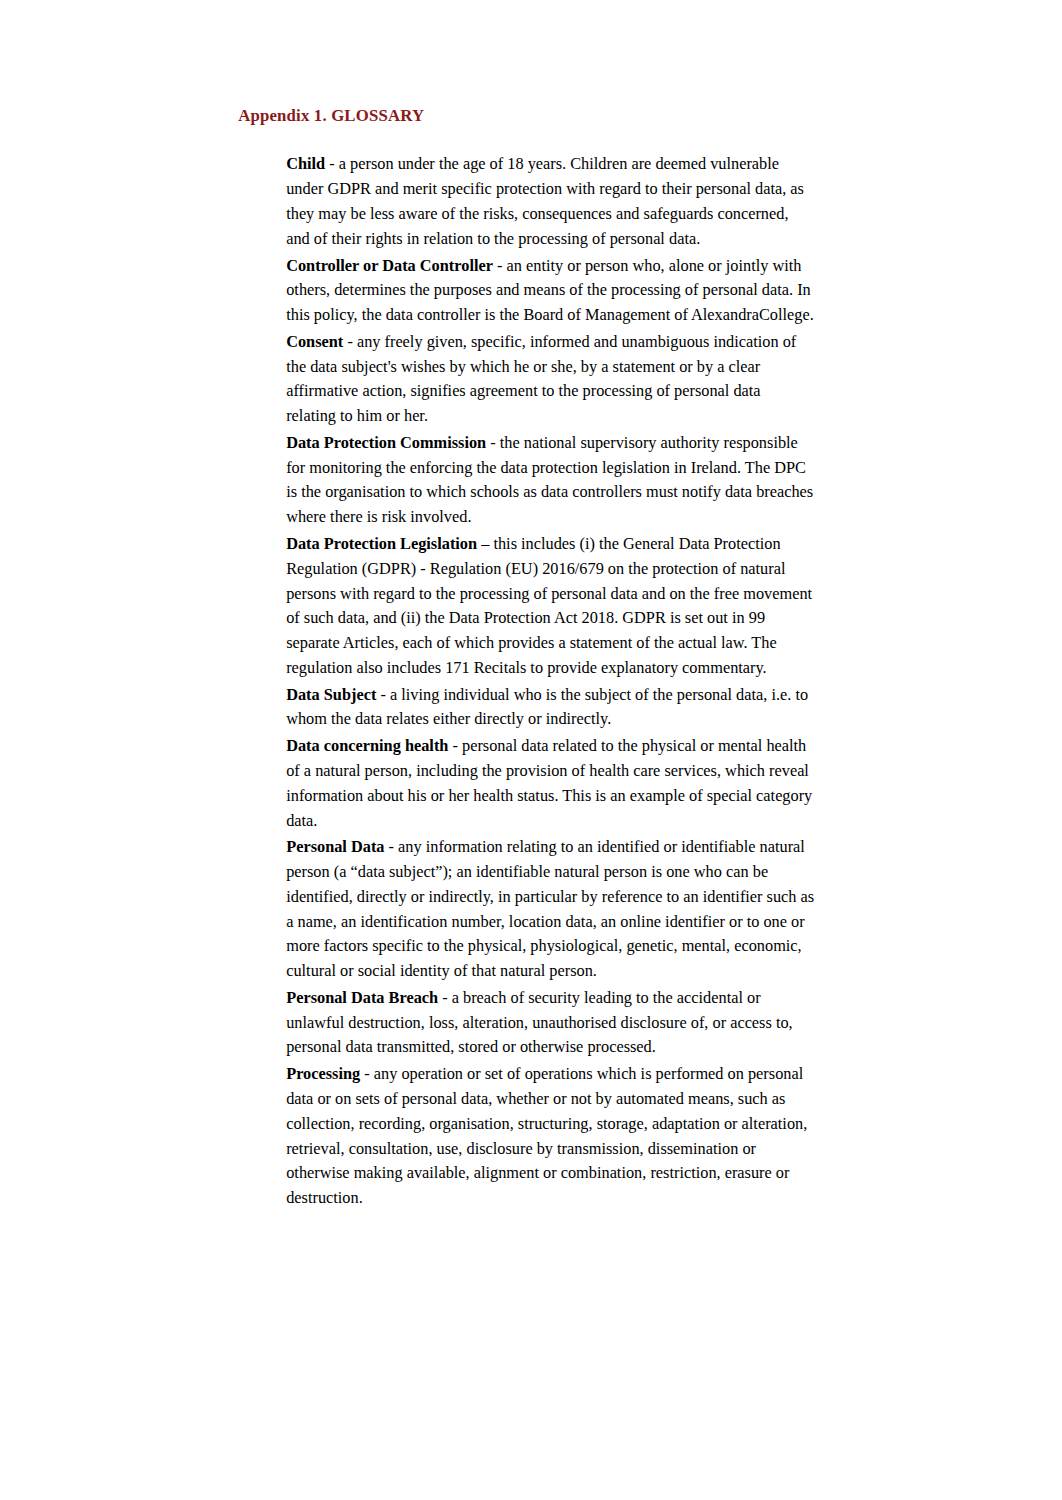Appendix 1. GLOSSARY
Child - a person under the age of 18 years. Children are deemed vulnerable under GDPR and merit specific protection with regard to their personal data, as they may be less aware of the risks, consequences and safeguards concerned, and of their rights in relation to the processing of personal data.
Controller or Data Controller - an entity or person who, alone or jointly with others, determines the purposes and means of the processing of personal data. In this policy, the data controller is the Board of Management of AlexandraCollege.
Consent - any freely given, specific, informed and unambiguous indication of the data subject's wishes by which he or she, by a statement or by a clear affirmative action, signifies agreement to the processing of personal data relating to him or her.
Data Protection Commission - the national supervisory authority responsible for monitoring the enforcing the data protection legislation in Ireland. The DPC is the organisation to which schools as data controllers must notify data breaches where there is risk involved.
Data Protection Legislation – this includes (i) the General Data Protection Regulation (GDPR) - Regulation (EU) 2016/679 on the protection of natural persons with regard to the processing of personal data and on the free movement of such data, and (ii) the Data Protection Act 2018. GDPR is set out in 99 separate Articles, each of which provides a statement of the actual law. The regulation also includes 171 Recitals to provide explanatory commentary.
Data Subject - a living individual who is the subject of the personal data, i.e. to whom the data relates either directly or indirectly.
Data concerning health - personal data related to the physical or mental health of a natural person, including the provision of health care services, which reveal information about his or her health status. This is an example of special category data.
Personal Data - any information relating to an identified or identifiable natural person (a “data subject”); an identifiable natural person is one who can be identified, directly or indirectly, in particular by reference to an identifier such as a name, an identification number, location data, an online identifier or to one or more factors specific to the physical, physiological, genetic, mental, economic, cultural or social identity of that natural person.
Personal Data Breach - a breach of security leading to the accidental or unlawful destruction, loss, alteration, unauthorised disclosure of, or access to, personal data transmitted, stored or otherwise processed.
Processing - any operation or set of operations which is performed on personal data or on sets of personal data, whether or not by automated means, such as collection, recording, organisation, structuring, storage, adaptation or alteration, retrieval, consultation, use, disclosure by transmission, dissemination or otherwise making available, alignment or combination, restriction, erasure or destruction.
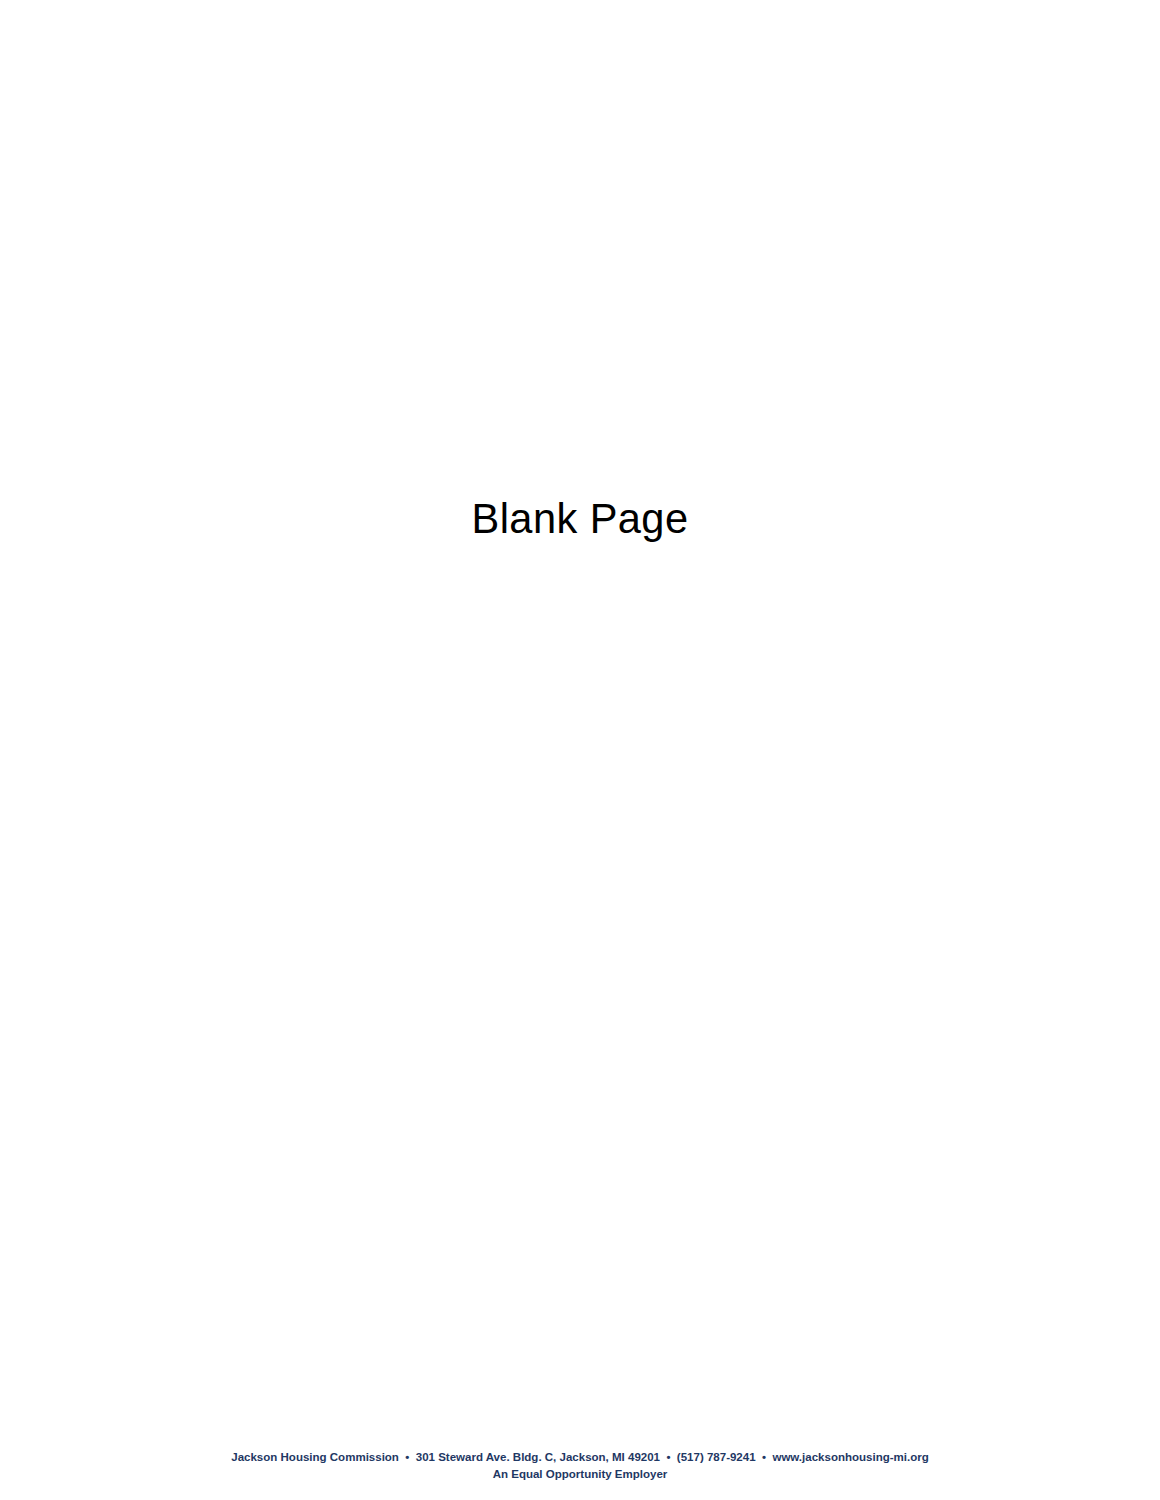Blank Page
Jackson Housing Commission • 301 Steward Ave. Bldg. C, Jackson, MI 49201 • (517) 787-9241 • www.jacksonhousing-mi.org An Equal Opportunity Employer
....
#### EXERCISE AIM
Set down exactly the lines from the start of the records through the line containing "Data concerning health", both included, and omit the pictures.

#### EXERCISE SOLUTION
Appendix 1. GLOSSARY
Child - a person under the age of 18 years. Children are deemed vulnerable under GDPR and merit specific protection with regard to their personal data, as they may be less aware of the risks, consequences and safeguards concerned, and of their rights in relation to the processing of personal data.
Controller or Data Controller - an entity or person who, alone or jointly with others, determines the purposes and means of the processing of personal data. In this policy, the data controller is the Board of Management of AlexandraCollege.
Consent - any freely given, specific, informed and unambiguous indication of the data subject's wishes by which he or she, by a statement or by a clear affirmative action, signifies agreement to the processing of personal data relating to him or her.
Data Protection Commission - the national supervisory authority responsible for monitoring the enforcing the data protection legislation in Ireland. The DPC is the organisation to which schools as data controllers must notify data breaches where there is risk involved.
Data Protection Legislation – this includes (i) the General Data Protection Regulation (GDPR) - Regulation (EU) 2016/679 on the protection of natural persons with regard to the processing of personal data and on the free movement of such data, and (ii) the Data Protection Act 2018. GDPR is set out in 99 separate Articles, each of which provides a statement of the actual law. The regulation also includes 171 Recitals to provide explanatory commentary.
Data Subject - a living individual who is the subject of the personal data, i.e. to whom the data relates either directly or indirectly.
Data concerning health - personal data related to the physical or mental health of a natural person, including the provision of health care services, which reveal information about his or her health status. This is an example of special category data.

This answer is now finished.